Posted: Sun Feb 12, 2006 6:51 pm
by bmcecosse
But BMC could never settle on any 'standard' setting for the centrifugal advance - hence there is a range of different units out there. Pinking will be noticeable under heavy load if it's there. The cent advance runs out at about 3000 engine revs - so going at that speed (45/50 mph) in top gear up a slight hill - foot to the boards and if it pinks then too much advance, so set it back a little.

Posted: Thu Jul 13, 2006 9:34 pm
by Axolotl
According to the workshop manual I have (reproduction), there were five types of distributor fitted to the 1098cc engine. Three for HC engines, and two for LC engines. Max. advance for type 40849B (HC) is 30 - 34 degrees at 6,400 rpm (max vacuum advance 14 degrees). For type 41124 and 41148 (HC) it is listed as 22 - 26 degrees at 5,500 rpm (vacuum 6 degrees), and for 40899B and 41025 (LC) it is 32 - 36 degrees at 5,500 (vacuum 20 degrees).

So, as you say, BMC themselves couldn't make up their minds. It looks to me as though if you are the boy racer type that's going to use 6,400 revs very often, you should try to get the first type... Can't work out in my head what that equates to in road speed. I expect someone can work it out.

PS, if the plate doesn't move when I suck, does that mean it is knackered, or that I am?

Posted: Thu Jul 13, 2006 10:53 pm
by Onne
But those 1098 aren't specificly Minor are they? I seem to recall other models that used the 1098. 6400rpm seems like quite a lot for the long stroke 1098, with only three main bearings

Onne

Posted: Fri Jul 14, 2006 7:37 am
by Axolotl
I agree, but the manual is specifically Morris Minor. Series MM, II and 1000, British Leyland, 1970.

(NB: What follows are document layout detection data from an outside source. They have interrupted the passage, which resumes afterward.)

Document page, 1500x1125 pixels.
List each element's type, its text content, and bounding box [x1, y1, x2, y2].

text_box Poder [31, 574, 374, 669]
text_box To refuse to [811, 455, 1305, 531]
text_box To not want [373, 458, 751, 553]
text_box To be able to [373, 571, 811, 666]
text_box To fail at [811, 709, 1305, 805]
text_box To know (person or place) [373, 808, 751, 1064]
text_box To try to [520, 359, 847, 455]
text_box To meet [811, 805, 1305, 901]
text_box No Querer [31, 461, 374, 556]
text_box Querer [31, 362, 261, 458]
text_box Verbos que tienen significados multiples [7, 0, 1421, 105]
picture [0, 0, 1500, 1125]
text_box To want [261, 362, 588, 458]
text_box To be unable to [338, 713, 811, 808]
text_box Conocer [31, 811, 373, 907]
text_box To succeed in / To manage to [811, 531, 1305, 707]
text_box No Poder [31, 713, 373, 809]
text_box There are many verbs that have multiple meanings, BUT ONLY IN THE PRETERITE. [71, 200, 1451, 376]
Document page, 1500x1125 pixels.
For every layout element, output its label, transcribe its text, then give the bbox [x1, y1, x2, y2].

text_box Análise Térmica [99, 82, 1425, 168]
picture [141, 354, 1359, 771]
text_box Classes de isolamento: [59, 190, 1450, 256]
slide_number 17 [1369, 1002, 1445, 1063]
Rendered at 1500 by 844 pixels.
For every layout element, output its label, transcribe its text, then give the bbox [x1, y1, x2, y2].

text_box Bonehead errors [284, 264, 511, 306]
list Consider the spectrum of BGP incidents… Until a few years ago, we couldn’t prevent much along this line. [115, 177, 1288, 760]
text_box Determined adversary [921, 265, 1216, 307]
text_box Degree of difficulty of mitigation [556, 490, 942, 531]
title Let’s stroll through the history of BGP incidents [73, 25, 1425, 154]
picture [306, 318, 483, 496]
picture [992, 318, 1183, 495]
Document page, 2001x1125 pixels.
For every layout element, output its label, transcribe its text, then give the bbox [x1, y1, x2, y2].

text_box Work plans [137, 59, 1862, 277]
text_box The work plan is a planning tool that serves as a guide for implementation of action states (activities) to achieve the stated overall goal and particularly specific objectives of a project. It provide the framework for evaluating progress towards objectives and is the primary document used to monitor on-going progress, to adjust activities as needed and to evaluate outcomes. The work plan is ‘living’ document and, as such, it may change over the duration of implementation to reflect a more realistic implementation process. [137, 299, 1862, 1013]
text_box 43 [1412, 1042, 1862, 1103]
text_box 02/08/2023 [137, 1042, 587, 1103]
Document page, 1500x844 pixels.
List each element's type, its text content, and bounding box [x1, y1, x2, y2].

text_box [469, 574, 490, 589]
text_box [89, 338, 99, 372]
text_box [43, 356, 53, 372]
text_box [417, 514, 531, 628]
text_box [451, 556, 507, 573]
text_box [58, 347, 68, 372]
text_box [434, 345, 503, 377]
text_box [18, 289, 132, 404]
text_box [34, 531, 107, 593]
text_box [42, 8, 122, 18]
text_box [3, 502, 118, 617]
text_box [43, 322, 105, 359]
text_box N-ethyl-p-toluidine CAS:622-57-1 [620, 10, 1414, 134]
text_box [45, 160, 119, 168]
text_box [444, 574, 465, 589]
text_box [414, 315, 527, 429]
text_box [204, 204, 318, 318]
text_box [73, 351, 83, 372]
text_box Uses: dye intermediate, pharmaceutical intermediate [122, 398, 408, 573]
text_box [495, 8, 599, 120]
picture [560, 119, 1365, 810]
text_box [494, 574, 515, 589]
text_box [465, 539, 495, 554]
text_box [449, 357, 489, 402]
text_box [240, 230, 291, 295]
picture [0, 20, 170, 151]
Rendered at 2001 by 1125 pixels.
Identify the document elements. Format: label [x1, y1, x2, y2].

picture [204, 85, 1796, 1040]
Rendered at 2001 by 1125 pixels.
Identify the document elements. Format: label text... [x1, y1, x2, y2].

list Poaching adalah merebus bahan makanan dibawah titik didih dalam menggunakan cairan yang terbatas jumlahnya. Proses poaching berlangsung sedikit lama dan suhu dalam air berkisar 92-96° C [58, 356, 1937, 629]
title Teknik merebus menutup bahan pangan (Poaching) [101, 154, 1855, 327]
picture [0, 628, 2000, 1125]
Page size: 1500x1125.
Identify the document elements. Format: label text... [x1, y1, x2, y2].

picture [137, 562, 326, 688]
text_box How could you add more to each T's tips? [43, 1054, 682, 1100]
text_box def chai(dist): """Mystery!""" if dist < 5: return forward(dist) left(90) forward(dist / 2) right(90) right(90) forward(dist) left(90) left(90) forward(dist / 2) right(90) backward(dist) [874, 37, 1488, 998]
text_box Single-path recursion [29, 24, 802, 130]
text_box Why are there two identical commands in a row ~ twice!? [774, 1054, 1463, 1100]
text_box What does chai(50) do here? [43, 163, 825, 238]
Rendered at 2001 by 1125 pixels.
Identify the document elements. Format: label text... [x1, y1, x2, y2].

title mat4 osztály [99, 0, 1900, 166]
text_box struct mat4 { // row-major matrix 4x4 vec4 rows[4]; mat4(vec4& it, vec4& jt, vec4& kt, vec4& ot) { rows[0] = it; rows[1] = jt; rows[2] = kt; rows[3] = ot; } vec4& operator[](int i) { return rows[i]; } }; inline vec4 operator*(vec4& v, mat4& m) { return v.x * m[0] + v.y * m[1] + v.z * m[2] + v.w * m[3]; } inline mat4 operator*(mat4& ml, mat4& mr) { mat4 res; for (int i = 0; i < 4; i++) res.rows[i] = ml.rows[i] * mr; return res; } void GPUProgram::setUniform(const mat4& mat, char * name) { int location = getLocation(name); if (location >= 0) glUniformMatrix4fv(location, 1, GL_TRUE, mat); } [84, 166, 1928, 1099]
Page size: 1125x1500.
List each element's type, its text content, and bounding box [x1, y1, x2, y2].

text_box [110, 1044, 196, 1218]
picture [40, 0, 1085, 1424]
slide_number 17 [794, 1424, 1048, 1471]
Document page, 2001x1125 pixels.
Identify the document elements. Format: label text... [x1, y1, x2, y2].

Posted: Fri Jul 14, 2006 8:32 am
by Stig
So how do you tell what you've actually got? I assume the number (40849B, 41124 etc.) is stamped on the side, but what if it's a recon unit and someone's been swapping bits around? Are the cam weights stamped?

And does anyone know what a 1275 should have? OK I'll come clean, it's actually the engine in my Sprite I'm thinking of. :)

Posted: Fri Jul 14, 2006 10:39 am
by Alec
Hello Stig,

the weights are the same, the only internal differences are the rotor and the springs, the rotor is stamped with the degree of advance but springs are unmarked. Also it is possible that someone has shortened or lenthened the 'beak' on the rotor thus altering the maximum advance. Vacuum units are also stamped with a reference number as they too vary. If you tend to drive hard the vacuum unit will have little effect at all.

Alec

Posted: Fri Jul 14, 2006 12:11 pm
by Stig
Thanks for that, I'll have to have a good peer inside sometime.
Alec wrote:If you tend to drive hard the vacuum unit will have little effect at all.
To be honest the exhaust is so loud I tend not to drive it that hard any more as it's embarrassing - loud as you zoom past is one thing, but loud as you barely keep up is another. :oops:
I suspect it may be the vacuum not doing enough as it's "popping" a lot more when I lift off.

The Minor engine is far more civilised, but it's been good sports car weather recently. :)

Posted: Mon Jul 17, 2006 1:42 pm
by lowedb
you should be able to see the base plate move and then relax - as you gasp for breath.
Or get a mouth full of nasty stuff when the diapraghm has gone, like happened in my mates avenger!